Since she much preferred caring for soldiers to fundraising, and she was
often very curt with her audiences when appealing for their financial support. She had been at the front and there was no way she could convey, in mere words, the terrible horror, the great pain then or the enormous need now. For example, when in Milwaukee, Wisconsin, her “thank you” to the Chamber of Commerce for a donation sounded brusque and maybe less than sincere; “I am glad you are going to give twelve hundred dollars a month for the poor fellows in the hospitals; for it’s no more than you ought to do, and it isn’t half as much as the soldiers in the hospital have given you.” She continued comparing the Chamber’s monetary contribution to the limbs and lives of the soldiers in the field. She did secure a ten thousand dollar donation from Jonathan Burr, a banker, to help the veterans obtain land, tools, and supplies.
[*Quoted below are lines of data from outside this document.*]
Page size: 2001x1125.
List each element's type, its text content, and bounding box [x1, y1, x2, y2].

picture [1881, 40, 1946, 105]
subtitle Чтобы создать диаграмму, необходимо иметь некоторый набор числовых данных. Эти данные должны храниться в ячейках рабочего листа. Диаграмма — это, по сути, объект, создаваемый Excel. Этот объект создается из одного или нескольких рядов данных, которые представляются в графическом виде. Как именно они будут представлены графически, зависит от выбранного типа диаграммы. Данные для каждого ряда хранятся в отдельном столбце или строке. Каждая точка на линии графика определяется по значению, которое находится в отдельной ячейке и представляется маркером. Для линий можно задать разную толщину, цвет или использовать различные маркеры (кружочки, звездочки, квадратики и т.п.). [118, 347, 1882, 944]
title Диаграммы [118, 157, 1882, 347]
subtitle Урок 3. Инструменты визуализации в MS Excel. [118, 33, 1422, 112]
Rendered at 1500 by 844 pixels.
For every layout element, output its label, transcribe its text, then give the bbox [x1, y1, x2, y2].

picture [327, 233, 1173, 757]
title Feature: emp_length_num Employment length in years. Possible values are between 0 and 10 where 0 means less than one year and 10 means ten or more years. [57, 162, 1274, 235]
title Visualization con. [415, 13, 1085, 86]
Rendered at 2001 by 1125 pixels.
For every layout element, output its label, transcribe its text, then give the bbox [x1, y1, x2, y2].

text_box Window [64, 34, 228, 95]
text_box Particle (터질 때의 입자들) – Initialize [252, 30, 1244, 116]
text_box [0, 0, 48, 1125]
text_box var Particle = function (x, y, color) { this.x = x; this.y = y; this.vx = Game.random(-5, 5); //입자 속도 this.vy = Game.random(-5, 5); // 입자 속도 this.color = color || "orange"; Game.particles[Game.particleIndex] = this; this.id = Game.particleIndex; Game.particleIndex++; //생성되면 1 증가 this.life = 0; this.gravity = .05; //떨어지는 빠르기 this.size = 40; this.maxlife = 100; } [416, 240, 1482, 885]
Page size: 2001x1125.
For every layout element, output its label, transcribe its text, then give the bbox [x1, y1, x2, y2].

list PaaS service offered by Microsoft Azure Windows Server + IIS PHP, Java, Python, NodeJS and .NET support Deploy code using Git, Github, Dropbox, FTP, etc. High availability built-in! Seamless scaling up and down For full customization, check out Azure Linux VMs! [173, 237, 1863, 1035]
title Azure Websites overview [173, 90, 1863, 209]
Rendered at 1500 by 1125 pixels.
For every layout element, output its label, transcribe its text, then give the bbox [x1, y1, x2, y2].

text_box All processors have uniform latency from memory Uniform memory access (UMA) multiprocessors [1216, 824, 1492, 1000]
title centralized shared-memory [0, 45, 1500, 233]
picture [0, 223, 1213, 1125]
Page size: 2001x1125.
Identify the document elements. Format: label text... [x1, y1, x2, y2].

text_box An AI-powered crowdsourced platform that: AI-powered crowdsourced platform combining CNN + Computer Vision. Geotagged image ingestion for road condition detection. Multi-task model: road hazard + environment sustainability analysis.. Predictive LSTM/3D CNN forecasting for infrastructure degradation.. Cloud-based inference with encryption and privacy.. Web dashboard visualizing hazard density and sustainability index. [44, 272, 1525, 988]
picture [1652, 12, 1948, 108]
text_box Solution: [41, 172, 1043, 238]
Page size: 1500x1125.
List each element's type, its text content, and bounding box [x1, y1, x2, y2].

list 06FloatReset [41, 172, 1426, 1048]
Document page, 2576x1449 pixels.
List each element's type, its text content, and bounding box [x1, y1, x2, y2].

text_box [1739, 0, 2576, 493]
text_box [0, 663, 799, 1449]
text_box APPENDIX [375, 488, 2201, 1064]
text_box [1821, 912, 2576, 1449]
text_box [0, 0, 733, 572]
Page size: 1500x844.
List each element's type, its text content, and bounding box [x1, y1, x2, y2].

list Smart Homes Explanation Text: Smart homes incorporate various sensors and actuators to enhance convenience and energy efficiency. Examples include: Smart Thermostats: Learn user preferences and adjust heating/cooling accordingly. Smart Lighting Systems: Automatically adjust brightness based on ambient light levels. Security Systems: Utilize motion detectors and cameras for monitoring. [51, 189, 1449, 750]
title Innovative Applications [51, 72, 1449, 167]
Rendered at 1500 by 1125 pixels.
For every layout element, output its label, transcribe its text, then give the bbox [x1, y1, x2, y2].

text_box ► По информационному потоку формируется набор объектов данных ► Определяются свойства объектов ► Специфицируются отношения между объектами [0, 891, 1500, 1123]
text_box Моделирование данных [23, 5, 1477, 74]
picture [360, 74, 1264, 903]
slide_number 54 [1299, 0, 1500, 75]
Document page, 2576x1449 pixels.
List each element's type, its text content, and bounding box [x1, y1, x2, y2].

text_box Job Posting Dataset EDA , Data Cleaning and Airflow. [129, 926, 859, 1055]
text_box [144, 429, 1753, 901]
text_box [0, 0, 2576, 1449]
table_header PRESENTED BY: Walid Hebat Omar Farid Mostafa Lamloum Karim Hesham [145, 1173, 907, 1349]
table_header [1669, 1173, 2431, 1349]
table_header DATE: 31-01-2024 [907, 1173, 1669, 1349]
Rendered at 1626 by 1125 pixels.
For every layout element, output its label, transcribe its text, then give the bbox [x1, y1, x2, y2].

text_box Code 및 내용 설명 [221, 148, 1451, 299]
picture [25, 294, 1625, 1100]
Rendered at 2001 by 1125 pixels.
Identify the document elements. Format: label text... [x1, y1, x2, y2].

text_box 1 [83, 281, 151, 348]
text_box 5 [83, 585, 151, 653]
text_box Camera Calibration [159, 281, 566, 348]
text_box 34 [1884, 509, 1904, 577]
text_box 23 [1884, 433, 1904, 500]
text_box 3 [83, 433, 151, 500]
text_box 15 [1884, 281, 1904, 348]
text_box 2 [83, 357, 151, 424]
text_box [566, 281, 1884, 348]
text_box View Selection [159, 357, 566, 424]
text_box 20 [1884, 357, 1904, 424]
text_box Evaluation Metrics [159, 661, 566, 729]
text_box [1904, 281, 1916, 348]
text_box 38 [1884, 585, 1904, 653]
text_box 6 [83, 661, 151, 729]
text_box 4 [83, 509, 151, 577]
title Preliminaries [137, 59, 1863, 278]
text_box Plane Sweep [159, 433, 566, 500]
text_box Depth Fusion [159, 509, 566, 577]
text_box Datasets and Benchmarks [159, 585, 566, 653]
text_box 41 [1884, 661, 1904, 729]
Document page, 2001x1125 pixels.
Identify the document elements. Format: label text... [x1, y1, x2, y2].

She had not lost her touch for gaining support for the soldiers, her “boys.” But, her hard work was not over. When locusts destroyed the crops in the Kansas settlement during the summer of 1874, Mary Ann came to the rescue again. She made many trips and gave hundreds of speeches asking for help for the farmers, and returned with 200 carloads of grain, food, and clothing that helped sustain them.
With the help of General Sherman, Mary Ann ran a hotel that was originally
known as the Salina Dining Hall, but the name was eventually changed
to Bickerdyke House. Since she could not see her way clear to charge those
who were hungry or in need or simply could not afford it, she lost backing
for the hotel and eventually lost the hotel. She went on to work at the San
Francisco Mint and the Salvation Army in California. She was the voted
the first president of Lyon Women’s Relief Corps of Oakland. In 1870
she went to New York for a while at the request of the Protestant Board
of City Missions, and her friend, Mary Jane Safford, who had begged her
help in cleaning up some of the worst slums. While she was in New York,
her sons had begun a farm on land she had claimed for them, in Great
Bend, Kansas. In 1874 they asked her to come home to the farm and live
with them, a request she honored.
A bill was passed on May 9, 1886, to grant “Mother” Bickerdyke a special
pension of $25 a month. The bill was introduced by Representative Long
of Massachusetts and supported by Generals, Grant, Sherman, Pope, all
of whom testified on her behalf.
Mary Ann Bickerdyke taught the world a very important lesson: it only
takes one person to bring about massive change. Despite many and
seemingly insurmountable obstacles she elevated the value and importance
of the nursing profession and fought tirelessly for what was right .
Mary Ann’s sons did forgive her for sending them away during the war
years. In 1887, she went to live with her son James, in Bunker Hill, Kansas,
where he was principal of the high school. Kansas Historical Society
honored Mrs. Bickerdyke in 1895 for her contributions to preserving the
state’s past. On July 9th of that year, there was a statewide celebration and
that day was set aside in honor of Mary Ann. It was dubbed “Mother”
Bickerdyke Day. Eighty-year-old Mary Ann enjoyed it tremendously!